DIRECTIONS
a: From the article on Australia's tech sector, write out word for word the part that opens with the words containing "But where in" and closes with "sectors than others.".
b: According to the article on Australia's tech sector, how many new jobs are anticipated in the Central to Eveleigh precinct by 2036?

[[ DOCUMENT PASSAGE, beginning ]]

Envious of the San Francisco Bay Area’s tech ecosystem, Australian startups have began to emerge within the major capital cities. It is encouraging to them that some US-based firms, including in Silicon Valley, have ventured Down Under.
This author, a guest of Pitt Street Research’s Semiconducter Conference last week, heard the boss of one such company (chip-building play Revasum (ASX: RVS)) Jerry Cutini declare to the audience: “We didn’t come [to the ASX] by accident, we came on purpose because we thought it was the right market.”
But where in Australia are the tech firms? Stockhead analysis has found all five mainland Australian states had listed technology companies.
Of course, listing is not to say they’ve “made it”, because many are still living off capital raises.
Australia has its fair share of tech companies and they have had a positive year in 2019 – they’re up 9 per cent. But some states have better performing tech sectors than others.
The tech sectors of New South Wales and Victoria have led the way, gaining 17.8 per cent and 13.7 per cent respectively. Both these states have vibrant tech sectors that in recent months have seen significant activity, from US firms setting up shop, to state governments become involved.
In August last year, the NSW government announced a new tech precinct in the Central to Eveleigh area. Premier Gladys Berejiklian said it would “cement Sydney as the technology capital of Australia and create more secure jobs.”
Getting involved was one of Australia’s success stories, the US-listed Atlassian, which agreed to set up in the new precinct.
It is anticipated 10,000 new jobs will be created in the precinct by 2036.
Sydney already has a vibrant sector – the largest tech firms, such as Amazon and Google, are in the Harbour City. Additionally, three of the so-called WAAAX stocks – Wisetech, Appen and Xero; are present as well. But there are also hundreds of startups and Sydney has the highest concentration of any city.

[[ DOCUMENT PASSAGE, end ]]
[[ DATA EXCERPTS, beginning ]]

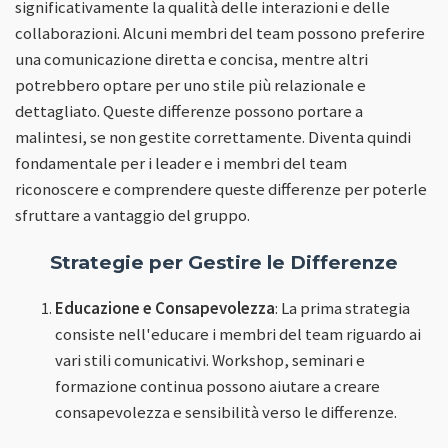
significativamente la qualità delle interazioni e delle
collaborazioni. Alcuni membri del team possono preferire
una comunicazione diretta e concisa, mentre altri
potrebbero optare per uno stile più relazionale e
dettagliato. Queste differenze possono portare a
malintesi, se non gestite correttamente. Diventa quindi
fondamentale per i leader e i membri del team
riconoscere e comprendere queste differenze per poterle
sfruttare a vantaggio del gruppo.
Strategie per Gestire le Differenze
Educazione e Consapevolezza
: La prima strategia
consiste nell'educare i membri del team riguardo ai
vari stili comunicativi. Workshop, seminari e
formazione continua possono aiutare a creare
consapevolezza e sensibilità verso le differenze.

[[ DATA EXCERPTS, end ]]

ANSWERS BY ITEM
a:
But where in Australia are the tech firms? Stockhead analysis has found all five mainland Australian states had listed technology companies.
Of course, listing is not to say they’ve “made it”, because many are still living off capital raises.
Australia has its fair share of tech companies and they have had a positive year in 2019 – they’re up 9 per cent. But some states have better performing tech sectors than others.

b: 10,000 new jobs.